I’m reading an anthology on date rape, edited by Leslie Francis, and I was particularly struck by the first two articles. The first, by Lois Pineau, proposes a new communicative model of sexuality to replace the contract model frequently used in understanding sexual relations in rape cases. According to the contract model, the idea is that if the victim consented, then a contract was established and the perpetrator did nothing wrong. Pineau argues that this allows perpetrators (males) to get away with a lot because the evidentiary standard for showing consent is relatively low. The alternative she suggests is a communicative model, where sexuality is thought of not as a contractual relationship but as something akin to friendship or conversation. Under this model, the presumption would be nonconsent in the case of any noncommunicative, aggressive sexual interaction. The defendant would then have to offer a reasonable explanation for his belief that the victim was consenting, despite the lack of communication between the two. I like this idea, because it encourages communication and makes it more difficult to argue “I thought she was consenting.” I also think, based on some psychological pieces I’ve read, that many men would be less likely to rape if the situation was not “blurry,” as I’ve read quite a few accounts of men who seem to honestly believe that their behavior was okay, based on certain actions or words of the victim. In an open, honest, complete dialogue, they would have more trouble convincing themselves that it was okay to force sexual contact on the victim.

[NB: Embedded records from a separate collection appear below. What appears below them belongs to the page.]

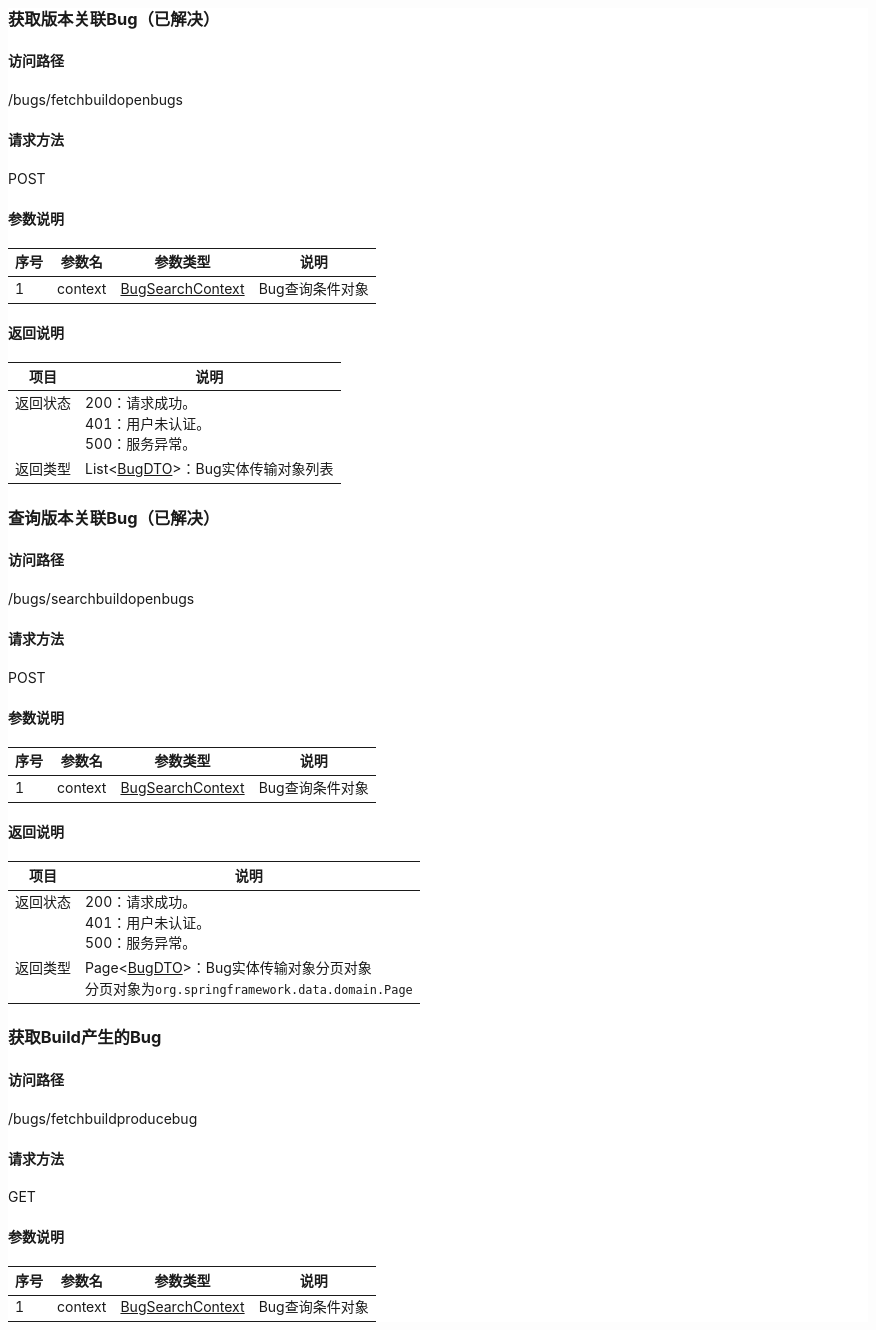 ### 获取版本关联Bug（已解决）
#### 访问路径
/bugs/fetchbuildopenbugs

#### 请求方法
POST

#### 参数说明
| 序号 | 参数名 | 参数类型 | 说明 |
| ---- | ---- | ---- | ---- |
| 1 | context | [BugSearchContext](#BugSearchContext) | Bug查询条件对象 |

#### 返回说明
| 项目 | 说明 |
| ---- | ---- |
| 返回状态 | 200：请求成功。<br>401：用户未认证。<br>500：服务异常。 |
| 返回类型 | List<[BugDTO](#BugDTO)>：Bug实体传输对象列表 |

### 查询版本关联Bug（已解决）
#### 访问路径
/bugs/searchbuildopenbugs

#### 请求方法
POST

#### 参数说明
| 序号 | 参数名 | 参数类型 | 说明 |
| ---- | ---- | ---- | ---- |
| 1 | context | [BugSearchContext](#BugSearchContext) | Bug查询条件对象 |

#### 返回说明
| 项目 | 说明 |
| ---- | ---- |
| 返回状态 | 200：请求成功。<br>401：用户未认证。<br>500：服务异常。 |
| 返回类型 | Page<[BugDTO](#BugDTO)>：Bug实体传输对象分页对象<br>分页对象为`org.springframework.data.domain.Page` |

### 获取Build产生的Bug
#### 访问路径
/bugs/fetchbuildproducebug

#### 请求方法
GET

#### 参数说明
| 序号 | 参数名 | 参数类型 | 说明 |
| ---- | ---- | ---- | ---- |
| 1 | context | [BugSearchContext](#BugSearchContext) | Bug查询条件对象 |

The second piece in the anthology, then, is David M. Adams’ critique of Pineau’s piece. He has two main objections. One is that verbal communication is not always necessary – that men might reasonably rely on other indicators such as body language and that given the difference in how the genders communicate we should not dismiss these indicia – and the other is that verbal communication is not always sufficient – in other words, a woman might say one thing and truly feel another. I think that both these two objections could be met by a look at BDSM sexuality.
In arguing that verbal communication is not always necessarily, Adams points out that erotic communication is often complex and that a “checklist” would take away from the sexiness of it; that the most unambiguous form of expressing desires, literally writing them down and checking them off, takes all the romance out of the equation. In fact, this isn’t true at all. Many BDSM couples in fact use a checklist – before the fact. This establishes some reasonable assumptions, because partners are aware of likes and dislikes in advance. Further, the partners are not bound by these preferences – they are free to use a clear verbal communication, in the form of a safeword, to say no. This kind of verbal system makes it very clear when non-consent is established. The “she said no but I thought she meant yes” strategy doesn’t fly, because there is one word that means “I no longer consent, and this is not up for debate.” Though it’s unlikely that all couples would establish a safeword, I do think a similar model of communication both before and during erotic encounters can make the experience both sexy and mutual. I’m also bothered by Adams example of a man establishing consent based on a look in the woman’s eye versus the example of a woman deciding not to physically resist based on a look in a man’s eye that provokes fear. He uses this example to argue that feminists can’t have it both ways – if option B is allowed, then so too option A. I think this is absolutely ridiculous. There’s a big difference between establishing consent based on a look in someone’s eye, and making the decision not to affirmatively ask, and feeling instinctive, gut, fear based on a look. Any look at the way women are raised in this society, and the fears men instil in us from a young age, would prove this point.
Finally, I also think the BDSM model is instructive on Adams’ other argument, that someone can say one thing and mean another. In any communicative system of sexuality, part of the deal is an implicit agreement to be open and honest in communication. This may mean that things move slower, and one or both parties may have some issues to get past in developing trust and an ability to be open. But I think such a model entails responsibilities for both partners – first, to ask questions and affirmatively establish the partner’s desire, which includes paying attention to any red flags that come up, such as discomfort in the conversation itself; second, to be open and honest about one’s own desires, and to refuse to go forward with a sexual encounter if one is unable to do so. Of course, without such a system, the fact is that there will be cases where a person says “yes” in an affirmative, enthusiastic way, not really wanting a sexual encounter. In such a case, it’s hard to blame the other party – and I think the communicative model accounts for this, in that when genuine communication and affirmative assent is established, there is no rape. But I think what it means for the big picture is that as sexual partners we need to pay close attention to how our partners communicate consent, and be on the lookout for signs that it is not enthusiastic. At the same time, as a culture, we need to work on making it easier for women, especially, to say “no,” and not make genuine feelings about sex something that women need to be embarrassed about or feel a need to keep secret.